Habe mir das auch angesehen, aber woher weiß man zb, dass das mit der PostgreSQL Datenbank genauso(methodisch) läuft wie mit MySQL???

Kann ja nicht schaden!? *lol*


----------



## Bleiglanz (28. Apr 2005)

MASTERmind hat gesagt.:
			
		

> Habe mir das auch angesehen, aber woher weiß man zb, dass das mit der PostgreSQL Datenbank genauso(methodisch) läuft wie mit MySQL?



Das ist der Sinn und Zweck von JDBC


----------



## MASTERmind (28. Apr 2005)

@Bleiglanz:

Das ist mir jetzt auch klar!

Es ist halt so, dass wenn man sowas irgendwo liest, sehr abstrakt beschrieben ist.

Als Anfänger ist es schwierig da durch zu steigen.
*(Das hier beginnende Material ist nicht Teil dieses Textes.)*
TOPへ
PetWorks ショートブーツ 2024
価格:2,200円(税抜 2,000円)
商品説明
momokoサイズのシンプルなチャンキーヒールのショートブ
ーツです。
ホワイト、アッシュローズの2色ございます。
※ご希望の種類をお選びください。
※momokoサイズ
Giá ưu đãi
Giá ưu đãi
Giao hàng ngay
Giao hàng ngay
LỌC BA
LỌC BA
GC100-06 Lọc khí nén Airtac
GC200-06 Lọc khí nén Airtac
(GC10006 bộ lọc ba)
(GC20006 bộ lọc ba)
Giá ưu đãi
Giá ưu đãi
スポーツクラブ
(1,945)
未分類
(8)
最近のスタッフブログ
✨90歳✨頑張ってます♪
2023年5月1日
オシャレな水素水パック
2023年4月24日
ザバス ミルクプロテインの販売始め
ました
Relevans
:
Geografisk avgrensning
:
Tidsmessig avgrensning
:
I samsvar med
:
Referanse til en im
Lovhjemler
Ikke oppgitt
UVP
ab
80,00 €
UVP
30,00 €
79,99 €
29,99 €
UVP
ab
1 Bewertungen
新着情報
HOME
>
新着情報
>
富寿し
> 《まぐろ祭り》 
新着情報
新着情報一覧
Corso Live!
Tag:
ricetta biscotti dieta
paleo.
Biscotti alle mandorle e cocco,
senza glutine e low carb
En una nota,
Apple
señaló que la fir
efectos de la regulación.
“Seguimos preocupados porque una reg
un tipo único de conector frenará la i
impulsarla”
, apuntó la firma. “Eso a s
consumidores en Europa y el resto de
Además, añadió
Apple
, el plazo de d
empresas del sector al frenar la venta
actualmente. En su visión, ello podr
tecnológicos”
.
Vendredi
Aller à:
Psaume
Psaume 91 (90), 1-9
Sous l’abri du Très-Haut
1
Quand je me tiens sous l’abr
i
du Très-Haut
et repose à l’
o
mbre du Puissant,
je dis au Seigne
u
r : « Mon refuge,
Dies soll nur eine kleine Hilfestellung sein für die, die das auch so sehen!



Ich wüßte noch ganz gern, wie man das prinzipiell mit einer Datenausgabe in einem GUI macht(zb in einer JTabel).

Kann ich das GUI in der gleichen Klasse schreiben oder sollte ich dafür besser eine eigene Klasse schreiben???


----------